Saved data entries:
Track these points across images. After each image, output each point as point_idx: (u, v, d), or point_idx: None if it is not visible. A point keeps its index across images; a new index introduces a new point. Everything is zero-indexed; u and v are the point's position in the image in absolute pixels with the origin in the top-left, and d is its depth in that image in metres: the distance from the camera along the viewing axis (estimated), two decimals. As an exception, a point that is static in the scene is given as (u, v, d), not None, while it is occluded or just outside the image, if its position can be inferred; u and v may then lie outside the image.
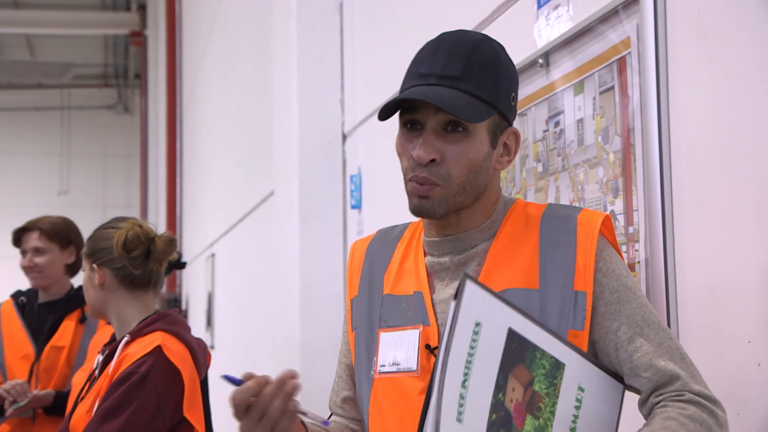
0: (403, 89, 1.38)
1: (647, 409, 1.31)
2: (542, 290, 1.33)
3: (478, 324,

**Exercise:** Copy out all the data above exactly, minus the images.

**Finished exercise:**
Track these points across images. After each image, output each point as point_idx: (u, v, d), or point_idx: None if it is not visible. A point keeps its index across images; a new index introduces a new point. Everything is zero-indexed; u and v are the point's position in the image in absolute pixels with the origin in the top-left, and d is its depth in that image in metres: the distance from the camera along the viewing axis (estimated), two decimals. As an exception, a point that is static in the scene is given as (u, v, d), not None, while it is occluded or just outside the image, if its position can be inferred; u and v may then lie outside the image.
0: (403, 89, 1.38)
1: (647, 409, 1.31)
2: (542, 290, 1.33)
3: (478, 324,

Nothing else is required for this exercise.